Collected data:
-- Opening Marker --

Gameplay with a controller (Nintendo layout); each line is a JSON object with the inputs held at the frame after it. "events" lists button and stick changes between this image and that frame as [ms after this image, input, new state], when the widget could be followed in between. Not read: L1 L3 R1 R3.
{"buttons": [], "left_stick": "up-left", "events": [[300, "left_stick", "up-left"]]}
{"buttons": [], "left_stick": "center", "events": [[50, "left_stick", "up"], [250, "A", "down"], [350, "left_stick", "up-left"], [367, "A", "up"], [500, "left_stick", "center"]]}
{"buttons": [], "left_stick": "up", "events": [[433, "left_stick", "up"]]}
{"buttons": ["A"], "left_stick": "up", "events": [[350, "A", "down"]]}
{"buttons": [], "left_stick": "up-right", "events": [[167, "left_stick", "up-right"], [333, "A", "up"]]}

-- Closing Marker --

WHAT YOU ARE ASKED TO DO:
Where a line of the records includes "down", copy it.

ANSWER BELOW:
{"buttons": [], "left_stick": "center", "events": [[50, "left_stick", "up"], [250, "A", "down"], [350, "left_stick", "up-left"], [367, "A", "up"], [500, "left_stick", "center"]]}
{"buttons": ["A"], "left_stick": "up", "events": [[350, "A", "down"]]}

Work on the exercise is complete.